There’s an emerald river that flows around huge granite boulders and washes over mica-glinting sand, faded white over millennia.
Miles from the nearest village and several from the road, a winding red dirt track leads down to a clear, green pool just as the river plunges 2,000 feet off the edge of the escarpment into the muted mauve, leopard populated and sparsely inhabited valley below.
It’s called the Pungwe River, and it’s in the eastern highlands of Zimbabwe, in the heart of Africa.
As a child, my father took me there. As an adult, I took my children there. Now I want to take my grandchildren.
Setting an intention
So I have set an intention to do that, when they’re old enough to remember and take the memory with them into their adulthood.
Along the way, I’ll introduce them to the land of their mothers’ birth and to the mysterious and addictive continent that is Africa.
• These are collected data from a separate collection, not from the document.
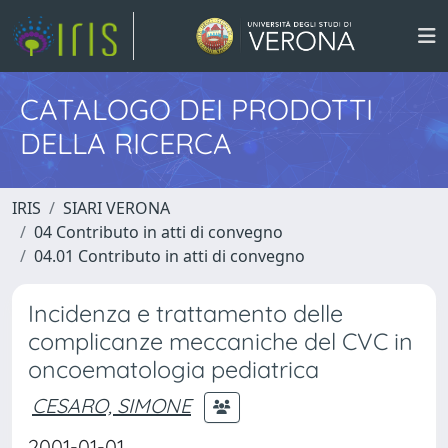
CATALOGO DEI PRODOTTI
DELLA RICERCA
IRIS
SIARI VERONA
04 Contributo in atti di convegno
04.01 Contributo in atti di convegno
Incidenza e trattamento delle
complicanze meccaniche del CVC in
oncoematologia pediatrica
CESARO, SIMONE
2001-01-01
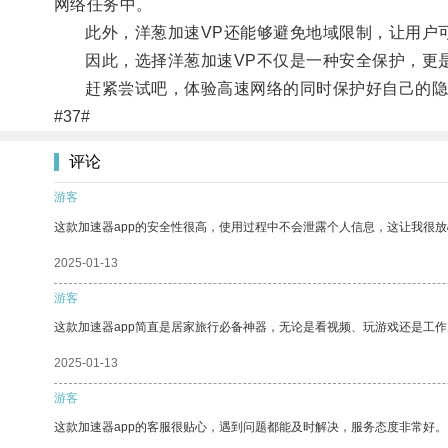
网络任务中。
此外，洋葱加速VP还能够避免地域限制，让用户可
因此，选择洋葱加速VP不仅是一种安全保护，更
赶紧尝试吧，体验高速网络的同时保护好自己的隐
#37#
评论
游客
这款加速器app的安全性很高，使用过程中不会泄露个人信息，这让我很
2025-01-13
游客
这款加速器app简直是居家旅行必备神器，无论是看视频、玩游戏还是工
2025-01-13
游客
这款加速器app的客服很贴心，遇到问题都能及时解决，服务态度非常好。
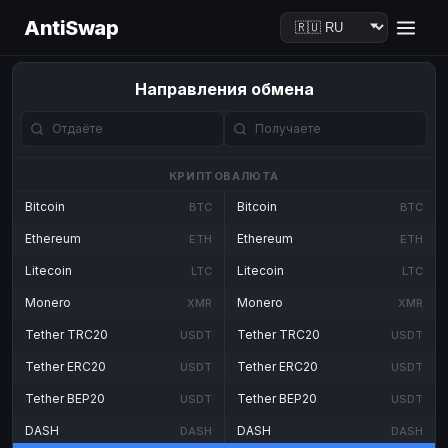
AntiSwap
Направления обмена
КРИПТОВАЛЮТА
Bitcoin
Bitcoin
BTC
BTC
Ethereum
Ethereum
ETH
ETH
Litecoin
Litecoin
LTC
LTC
Monero
Monero
XMR
XMR
Tether TRC20
Tether TRC20
USDT
USDT
Tether ERC20
Tether ERC20
USDT
USDT
Tether BEP20
Tether BEP20
USDT
USDT
DASH
DASH
DASH
DASH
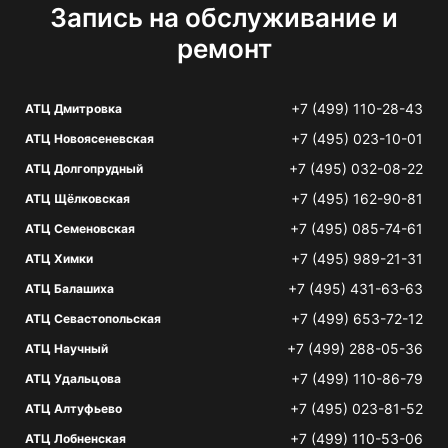
Запись на обслуживание и
ремонт
+7 (499) 110-28-43
АТЦ Дмитровка
+7 (495) 023-10-01
АТЦ Новоясеневская
+7 (495) 032-08-22
АТЦ Долгопрудный
+7 (495) 162-90-81
АТЦ Щёлковская
+7 (495) 085-74-61
АТЦ Семеновская
+7 (495) 989-21-31
АТЦ Химки
+7 (495) 431-63-63
АТЦ Балашиха
+7 (499) 653-72-12
АТЦ Севастопольская
+7 (499) 288-05-36
АТЦ Научный
+7 (499) 110-86-79
АТЦ Удальцова
+7 (495) 023-81-52
АТЦ Алтуфьево
+7 (499) 110-53-06
АТЦ Лобненская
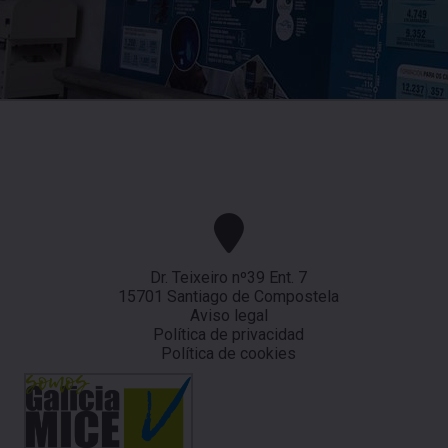
Dr. Teixeiro nº39 Ent. 7
15701 Santiago de Compostela
Aviso legal
Política de privacidad
Política de cookies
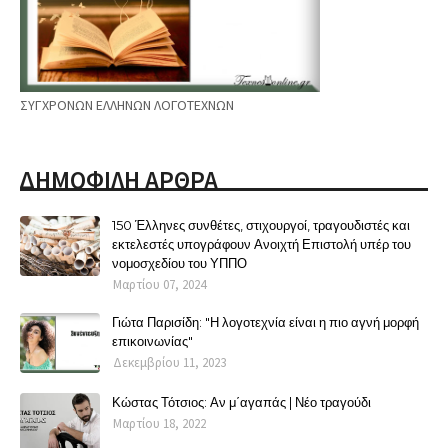
ΣΥΓΧΡΟΝΩΝ ΕΛΛΗΝΩΝ ΛΟΓΟΤΕΧΝΩΝ
ΔΗΜΟΦΙΛΗ ΑΡΘΡΑ
150 Έλληνες συνθέτες, στιχουργοί, τραγουδιστές και
εκτελεστές υπογράφουν Ανοιχτή Επιστολή υπέρ του
νομοσχεδίου του ΥΠΠΟ
Μαρτίου 07, 2024
Γιώτα Παρισίδη: "Η λογοτεχνία είναι η πιο αγνή μορφή
επικοινωνίας"
Δεκεμβρίου 11, 2023
Κώστας Τότσιος: Αν μ΄αγαπάς | Νέο τραγούδι
Μαρτίου 18, 2022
It’ll also help them appreciate the richness of their lives in contrast to the paucity of so many million children, who are not only poverty stricken, but have lost those who would love them enough to set an intention for their future.
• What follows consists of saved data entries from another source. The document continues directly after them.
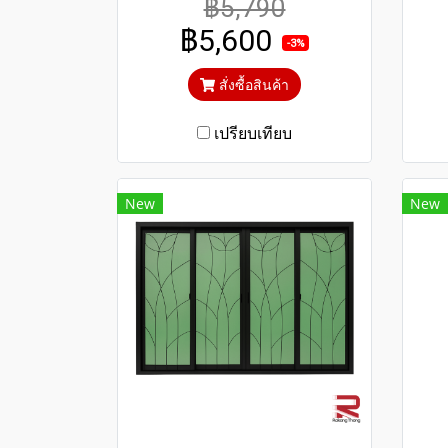
฿5,790
การใช้งาน กระจกสีเขียวใสตัด
กา
฿5,600
แสง ป้องกันความร้อนและรังสี
แส
-3%
UV
สั่งซื้อสินค้า
เปรียบเทียบ
New
New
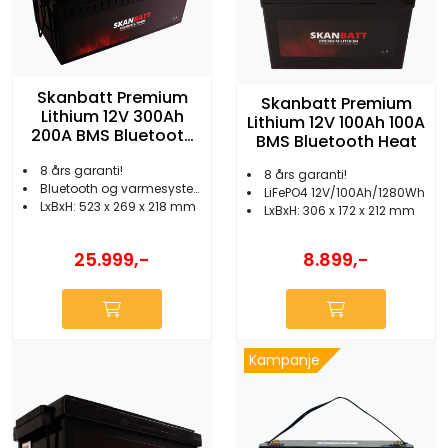
Skanbatt Premium
Skanbatt Premium
Lithium 12V 300Ah
Lithium 12V 100Ah 100A
200A BMS Bluetooth
BMS Bluetooth Heat
Heat
8 års garanti!
8 års garanti!
Bluetooth og varmesystem
LiFePO4 12V/100Ah/1280Wh
LxBxH: 523 x 269 x 218 mm
LxBxH: 306 x 172 x 212 mm
25.999,-
8.899,-
Kampanje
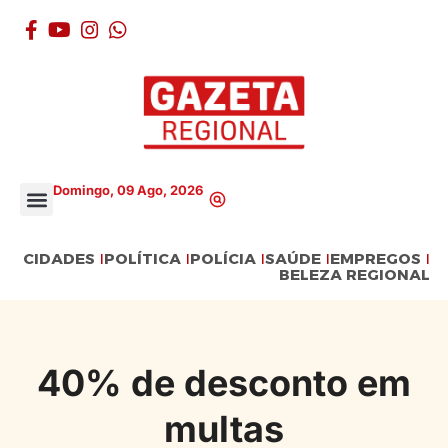
Domingo, 09 Ago, 2026
CIDADES
POLÍTICA
POLÍCIA
SAÚDE
EMPREGOS
BELEZA REGIONAL
40% de desconto em
multas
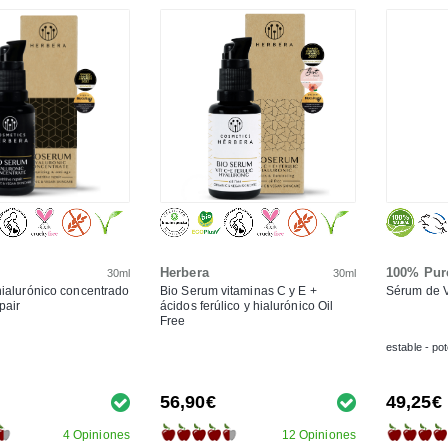
Herbera
100% Pur
30ml
30ml
ialurónico concentrado
Bio Serum vitaminas C y E +
Sérum de 
pair
ácidos ferúlico y hialurónico Oil
Free
estable - po
56,90€
49,25€
4 Opiniones
12 Opiniones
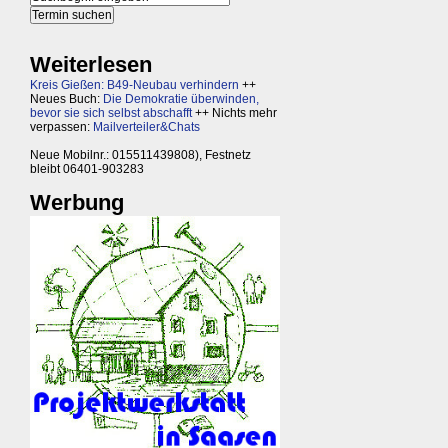
Weiterlesen
Kreis Gießen: B49-Neubau verhindern
++
Neues Buch:
Die Demokratie überwinden,
bevor sie sich selbst abschafft
++ Nichts mehr
verpassen:
Mailverteiler&Chats
Neue Mobilnr.: 015511439808), Festnetz
bleibt 06401-903283
Werbung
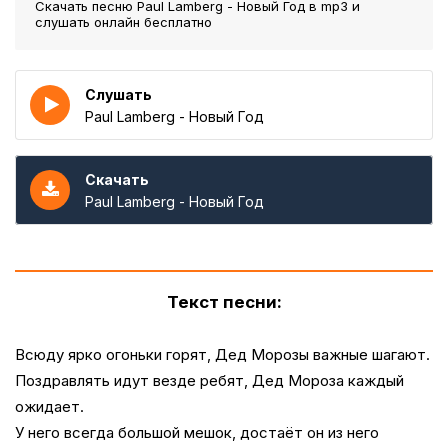
Скачать песню Paul Lamberg - Новый Год
в mp3 и
слушать онлайн бесплатно
Слушать
Paul Lamberg - Новый Год
Скачать
Paul Lamberg - Новый Год
Текст песни:
Всюду ярко огоньки горят, Дед Морозы важные шагают.
Поздравлять идут везде ребят, Дед Мороза каждый
ожидает.
У него всегда большой мешок, достаёт он из него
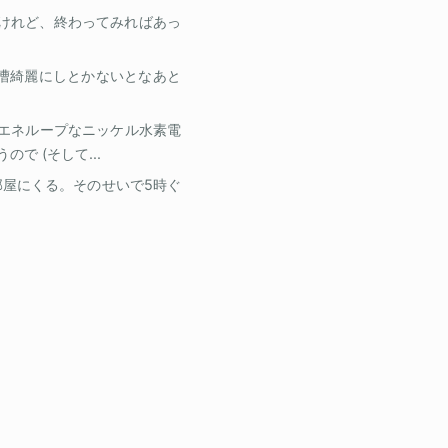
たけれど、終わってみればあっ
ので洗濯漕綺麗にしとかないとなあと
エネループなニッケル水素電
で (そして...
屋にくる。そのせいで5時ぐ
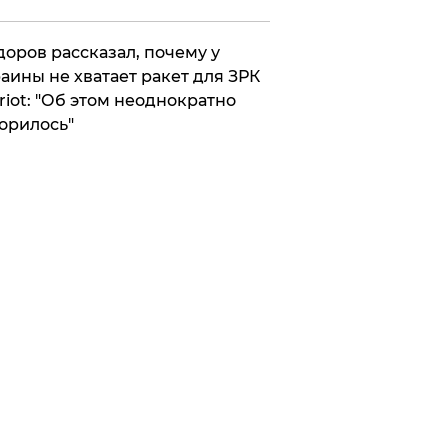
оров рассказал, почему у
аины не хватает ракет для ЗРК
riot: "Об этом неоднократно
орилось"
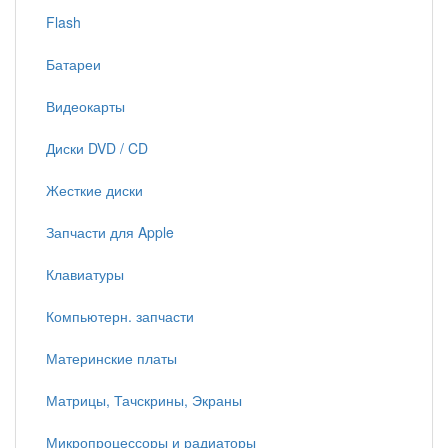
Flash
Батареи
Видеокарты
Диски DVD / CD
Жесткие диски
Запчасти для Apple
Клавиатуры
Компьютерн. запчасти
Материнские платы
Матрицы, Тачскрины, Экраны
Микропроцессоры и радиаторы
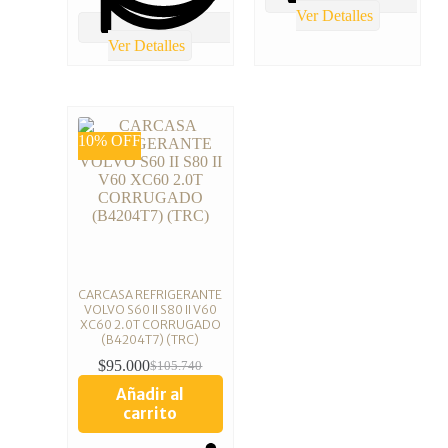
Ver Detalles
Ver Detalles
10% OFF
CARCASA REFRIGERANTE
VOLVO S60 II S80 II V60
XC60 2.0T CORRUGADO
(B4204T7) (TRC)
$
95.000
$
105.740
Añadir al
carrito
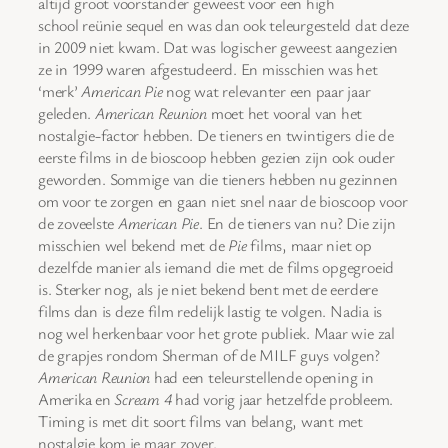
altijd groot voorstander geweest voor een high
school reünie sequel en was dan ook teleurgesteld dat deze
in 2009 niet kwam. Dat was logischer geweest aangezien
ze in 1999 waren afgestudeerd. En misschien was het
‘merk’
American Pie
nog wat relevanter een paar jaar
geleden.
American Reunion
moet het vooral van het
nostalgie-factor hebben. De tieners en twintigers die de
eerste films in de bioscoop hebben gezien zijn ook ouder
geworden. Sommige van die tieners hebben nu gezinnen
om voor te zorgen en gaan niet snel naar de bioscoop voor
de zoveelste
American Pie
. En de tieners van nu? Die zijn
misschien wel bekend met de
Pie
films, maar niet op
dezelfde manier als iemand die met de films opgegroeid
is. Sterker nog, als je niet bekend bent met de eerdere
films dan is deze film redelijk lastig te volgen. Nadia is
nog wel herkenbaar voor het grote publiek. Maar wie zal
de grapjes rondom Sherman of de MILF guys volgen?
American Reunion
had een teleurstellende opening in
Amerika en
Scream 4
had vorig jaar hetzelfde probleem.
Timing is met dit soort films van belang, want met
nostalgie kom je maar zover.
That time is 10 years off. I’ll be 72. Now that I have an intention, I can concentrate on short and long term goals. They’ll cover finances, physical health, and the practical implementation of such a voyage.
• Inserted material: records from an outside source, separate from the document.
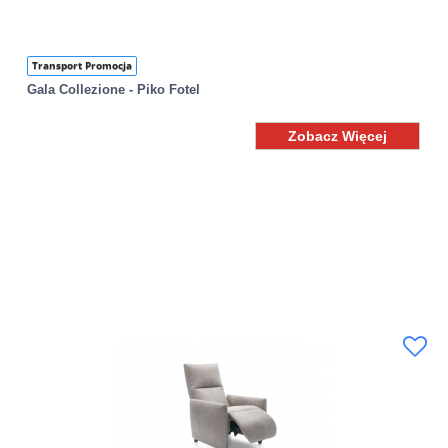
Transport Promocja
Gala Collezione - Piko Fotel
Zobacz Więcej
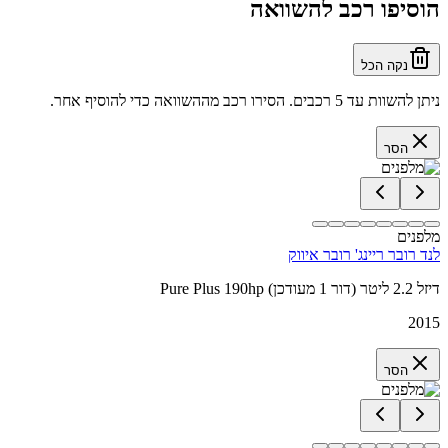
הוסיפו רכב להשוואה
נקה הכל
ניתן להשוות עד 5 רכבים. הסירו רכב מההשוואה כדי להוסיף אחר.
הסר
מלפנים
לנד רובר ריינג' רובר איווק
Pure Plus 190hp דיזל 2.2 ליטר (דור 1 מעודכן)
2015
הסר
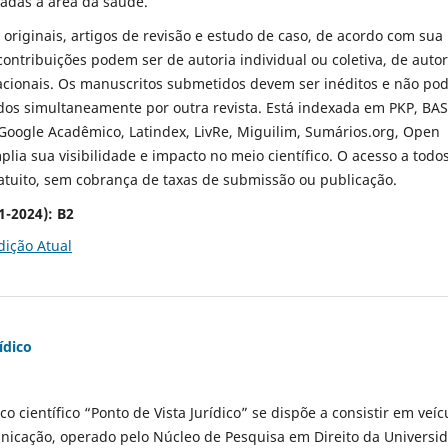
nadas à área da saúde.
s originais, artigos de revisão e estudo de caso, de acordo com sua
 contribuições podem ser de autoria individual ou coletiva, de auto
nacionais. Os manuscritos submetidos devem ser inéditos e não p
dos simultaneamente por outra revista. Está indexada em PKP, BAS
Google Acadêmico, Latindex, LivRe, Miguilim, Sumários.org, Open
plia sua visibilidade e impacto no meio científico. O acesso a todo
gratuito, sem cobrança de taxas de submissão ou publicação.
1-2024):
B2
dição Atual
ídico
ico científico “Ponto de Vista Jurídico” se dispõe a consistir em veíc
unicação, operado pelo Núcleo de Pesquisa em Direito da Universi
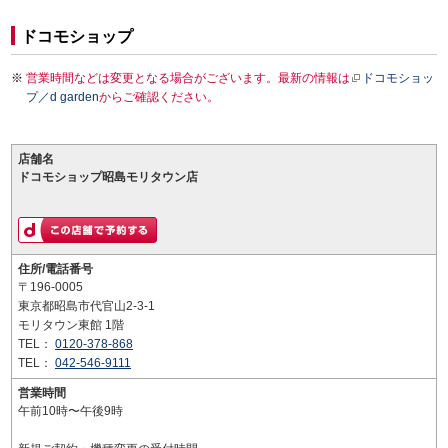
ドコモショップ
営業時間などは変更となる場合がございます。最新の情報は
ドコモショッ
プ／d garden
からご確認ください。
店舗名
ドコモショップ昭島モリタウン店
住所/電話番号
〒196-0005
東京都昭島市代官山2-3-1
モリタウン東館 1階
TEL：
0120-378-868
TEL：
042-546-9111
営業時間
午前10時〜午後9時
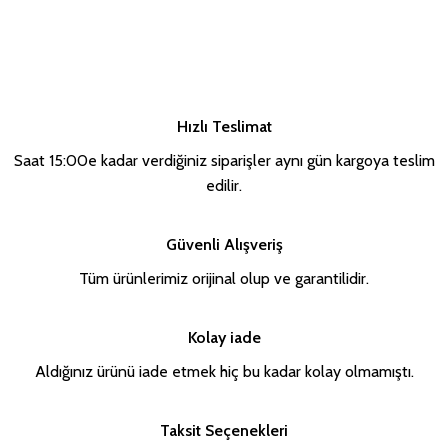
Hızlı Teslimat
Saat 15:00e kadar verdiğiniz siparişler aynı gün kargoya teslim
edilir.
Güvenli Alışveriş
Tüm ürünlerimiz orijinal olup ve garantilidir.
Kolay iade
Aldığınız ürünü iade etmek hiç bu kadar kolay olmamıştı.
Taksit Seçenekleri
The clarity of my intention is as clear as that still green pool that lies just above the tumult of a cascading volume of water over the escarpment. It’s a perfect analogy.
Running a business. It’s like a running river
Getting clear on anything, especially building and running a successful business, is like the eddy and flow of a running river.
The river might run into and around rocks and reeds, or divert into still and fetid ponds along the banks, but it will always find its way out to continue its inexorable, gravity-driven journey to the distant sea.
Reaching clarity of intention is as beautiful and transparent as a still pool. It is a quiet place. Just for a moment.
Unleashed, a clear intention creates it’s own momentum, just like the rushing waters below the pool.
Ask anyone who has decided to start a business, run a campaign, stage an event, re-launch, re-brand, partner or exit.
An intention is only as sound as your purpose
But, put yourself at odds with your highest values, your principles, the reason why you’re here, and your intention must founder. Sounds obvious, but so many of us do, in business and in life.
Once, I set an intention to make lots of money on the Internet. I applied every resource I had: money, time and effort, but I didn’t. I couldn’t.
Everything I needed to do to make loads of money on the internet clashed wildly with who I am and what matters to me. It was simply impossible to do what I was being taught to do.
For a long time, I believed I’d failed.
Simultaneously, I’d was being driven by a burning desire to make a difference in the lives of suffering children. This intention catapaulted me into a momentum that has seen the formation of a global community still working today to do that.
I failed to make millions, but succeeded in contributing to a movement that continues to impact on the lives of tens of thousands of orphans and at risk children in Africa. That’s a lesson for life.
The law of precession
When I did a TedX talk last year, a fellow presenter was a well known American social theorist called Marshall Thurber.
He started his talk, saying, ‘Whose life here has gone exactly according to plan?’
Then he referenced me. ‘That woman Sandy McDonald, she started out to make millions on the Internet and ended up changing lives.’
Apparently, it’s a theory, an immutable law. It’s called precession.
Just like the Pungwe River, as long as you are driven by an intention true to your life’s purpose – in its case to get to the sea – despite the diversions, you’ll move forward. Even when you don’t believe it.
A boulder. A challenge. A still green pool. Clarity. A 2,000 foot waterfall. Forward momentum. An uncharted valley. Exploration. The sea. Expansiveness.
Poetic as it sounds, such a picture fills me with energy and the desire to stay clear on my intention and enjoy the ride. I hope it does for you too.
Thank you Sandy for the inspiring blog. I too have such a river in Africa -the Kei river on my Grandparents farm.
My father wrote a beautiful poem for his children sitting on a bolder in the river a line goes “the river of life knows only one way”
There is also the Xhosa proverb of “crossing many rivers’ …lots of resonance and connections and memories in your blog
Thanks Kate, I am so glad it resonated. We shall both have to make journeys home to our rivers.